* [Document segment]
#####

CVPO for Speed-constrained MuJoCo

liuzuxin / cvpo-safe-rl

Code for "Constrained Variational Policy Optimization for Safe Reinforcement Learning" (ICML 2022)

GNU General Public License v3.0

63 stars 7 forks source link

CVPO for Speed-constrained MuJoCo #10

Closed qianlin04 closed 1 year ago

qianlin04 commented 1 year ago

CVPO is an impressive work. Have you tried applying CVPO to Speed-constrained MuJoCo environment? In Speed-constrained MuJoCo setting, the constraint is on accumulated velocity, and the threshold and accumulated cost are discounted.

mujoco

I tried running CVPO directly for Speed-constrained MuJoCo, but the results were not as expected. In particular, the return decreased during training. Additionally, even under the unlimited setting, CVPO still performed poorly. Could you provide guidance and help? Did I miss some key hyperparameters or encounter some bugs?

cvpo_mujoco

liuzuxin commented 1 year ago

Hi @dolts4444 , thank you for your interest in our work and sorry about the late reply. I was preparing a new version of CVPO implementation as well as some other safe RL baselines and did the velocity experiments in Mujoco as you mentioned, which can hopefully address your issue. I didn't try this repo on the original Mujoco tasks, and it is not a surprise for not working well, because the hyper-parameters are not optimized for that long-horizon environments.

I tried my new version of CVPO on SafetyGymnasium velocity tasks, which I think is almost identical to the environments you are using, and the results are pretty good with the default hyper-parameters. I attached some results here:

SafetyHalfCheetahVelocityGymnasium-v1
SafetySwimmerVelocityGymnasium-v1
SafetyHopperVelocityGymnasium-v1

I haven't finished the hyperparameters tuning for all algorithms in the safety-gymnasium tasks, and once they are finished, I will upload the results.

#####

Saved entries
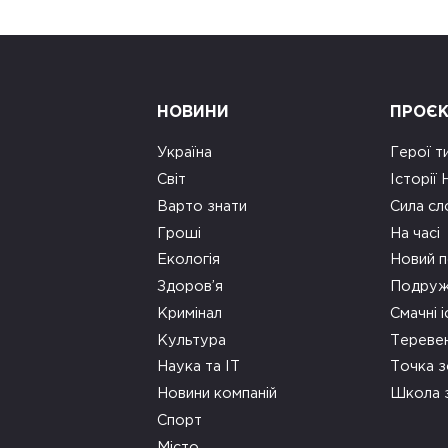
НОВИНИ
ПРОЄ
Україна
Герої т
Світ
Історії
Варто знати
Сила сл
Гроші
На часі
Екологія
Новий п
Здоров’я
Подруж
Кримінал
Смачні і
Культура
Тереве
Наука та ІТ
Точка 
Новини компаній
Школа 
Спорт
Місто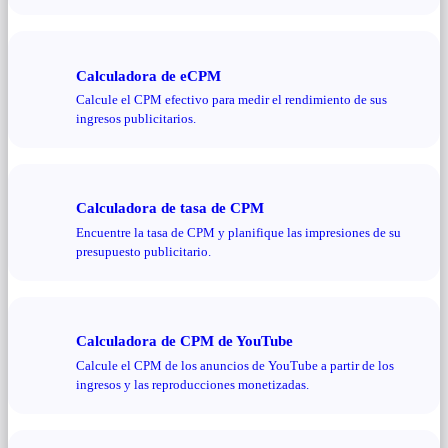
Calculadora de eCPM
Calcule el CPM efectivo para medir el rendimiento de sus
ingresos publicitarios.
Calculadora de tasa de CPM
Encuentre la tasa de CPM y planifique las impresiones de su
presupuesto publicitario.
Calculadora de CPM de YouTube
Calcule el CPM de los anuncios de YouTube a partir de los
ingresos y las reproducciones monetizadas.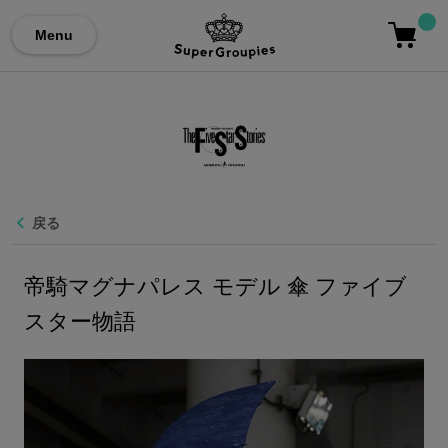
Menu
戻る
帝騎マグナパレス モデル 傘 ファイブ
スター物語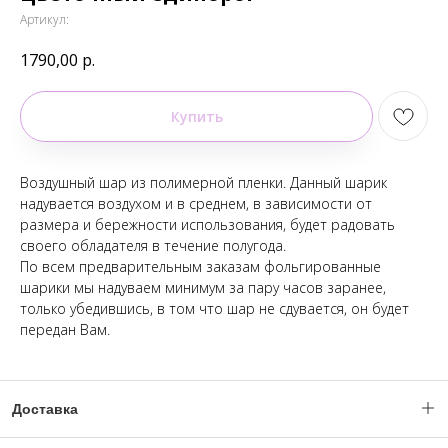
Артикул:
1790,00
р.
Купить
Воздушный шар из полимерной пленки. Данный шарик
надувается воздухом и в среднем, в зависимости от
размера и бережности использования, будет радовать
своего обладателя в течение полугода.
По всем предварительным заказам фольгированные
шарики мы надуваем минимум за пару часов заранее,
только убедившись, в том что шар не сдувается, он будет
передан Вам.
Доставка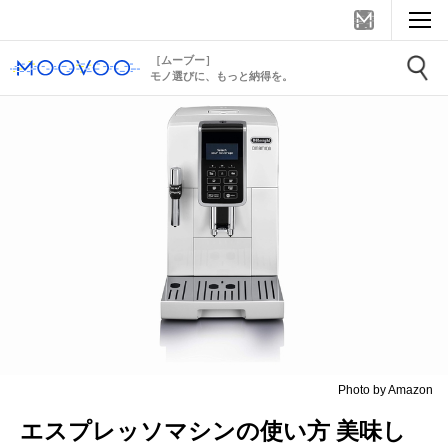
［ムーブー］
モノ選びに、もっと納得を。
Photo by Amazon
エスプレッソマシンの使い方 美味し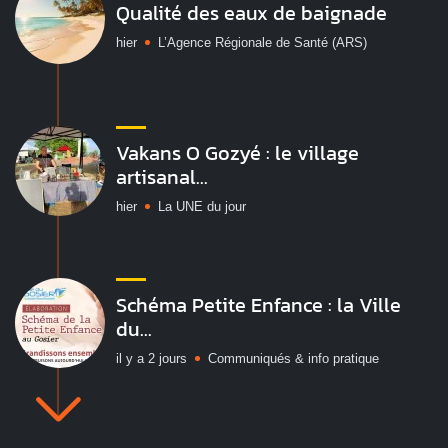
Qualité des eaux de baignade
hier
L’Agence Régionale de Santé (ARS)
Vakans O Gozyé : le village
artisanal...
hier
La UNE du jour
Schéma Petite Enfance : la Ville
du...
il y a 2 jours
Communiqués & info pratique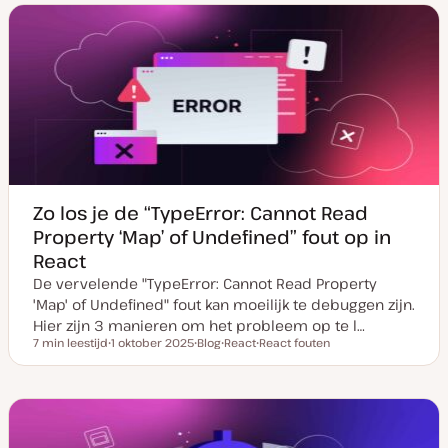
u
t
e
m
t
r
v
y
w
a
p
e
n
e
r
u
p
p
d
a
t
e
Zo los je de “TypeError: Cannot Read
Property ‘Map’ of Undefined” fout op in
React
De vervelende "TypeError: Cannot Read Property
'Map' of Undefined" fout kan moeilijk te debuggen zijn.
Hier zijn 3 manieren om het probleem op te l…
7 min leestijd
1 oktober 2025
Blog
React
React fouten
Leestijd
D
P
O
O
a
o
n
n
t
s
d
d
u
t
e
e
m
t
r
r
v
y
w
w
a
p
e
e
n
e
r
r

#####

* [Set of tasks]
- a) From the CVPO issue thread, output the passage starting at "I tried running" and ending at "encounter some bugs?".
- b) According to the CVPO issue thread, what happened to the return when CVPO was run directly on Speed-constrained MuJoCo?
- c) Resume the CVPO issue thread after its final sentence.

* [Answers to the exercises]
- a)
I tried running CVPO directly for Speed-constrained MuJoCo, but the results were not as expected. In particular, the return decreased during training. Additionally, even under the unlimited setting, CVPO still performed poorly. Could you provide guidance and help? Did I miss some key hyperparameters or encounter some bugs?

- b) The return decreased during training.

- c)
Regarding the failures of CVPO in this repo, I conjecture that it is because of the poor Q estimation in these long-horizon tasks. Note that CVPO is a pure off-policy algorithm, and thus its performance is heavily dependent on the quality of both reward and cost Q estimations. If you check the Q values logs in your training, I suspect that the values may be exploded. I also found this issue in my previous experiments as well. There are many potential reasons for this: 1) the reward/cost are not normalized property, and the discounting factor is large -> bellman update can hardly converge. 2) the polyak update coefficient is not set properly and also causes the bellman update can hardly converge. 3) the replay buffer is small and the critics are overfitted to the most recent data, which may also cause exploded values. In my new repo, I use n-step returns (such as n=3) and a smaller discounting factor (such as 0.98) can mitigate this issue.

For other hyper-parameters such as the KL divergence in E-step and M-step, I found that CVPO is actually pretty robust to them, as long as they are in a suitable scale. Usually setting them to be smaller (such as E-step kl 0.005, and M-step KL 0.002) will work well for most tasks. If the training is still unstable, try to set them smaller (similar to the PPO TRPO).

Apparently, CVPO has its limitations -- it heavily relies on good Q estimations rather than on-policy style cost estimations, and it may not scale well on high action space dimensions due to the sampling procedure for the continuous action space. I plan to summarize these hyperparameters' effects, limitations, and some potential future works in my new repo.

The new repo is here. Since you asked this question, I released this package earlier than I planned, and thus the documentations are not complete yet, but I will try to update them ASAP. Feel free to try it in your tasks. Also, please do not hesitate to contact me if you encounter any issues or have any thoughts. Thanks.

qianlin04 commented 1 year ago

Thank for your reply. I am going to try the new implemetation of CVPO. Here I would like to share my attempt and thoughts on improving the orgin version of CVPO on MuJoCo task. I have tried to tune the following parameters:

Increasing the ‘episode_rerun_num’ to 100 and 300
Increasing the ‘sample_action_num’ to 1024, 2048, 4096 and 8192
Decreasing the ‘kl_mean_constraint’ and ‘kl_var_constraint’ to 0.0001

Unfortunately, these parameter tunings did not effectively prevent the decrease in return for HalfCheetah, Ant and Humanoid. I am puzzled as to why the return only dropped in HalfCheetah, Ant and Humanoid, while Hopper and Walker2d remained stable. I suspect the action space dimension may be the crucial factor.

Additionally, I observed some instereting phenomena:

There is a significant difference in the return for data collection and policy evalution. In HalfCheetah, the return during data collection is lower but steadily increases while the return during policy evaluation is higher but steadily decreases. However, in SafetyGym, the returns are consistent.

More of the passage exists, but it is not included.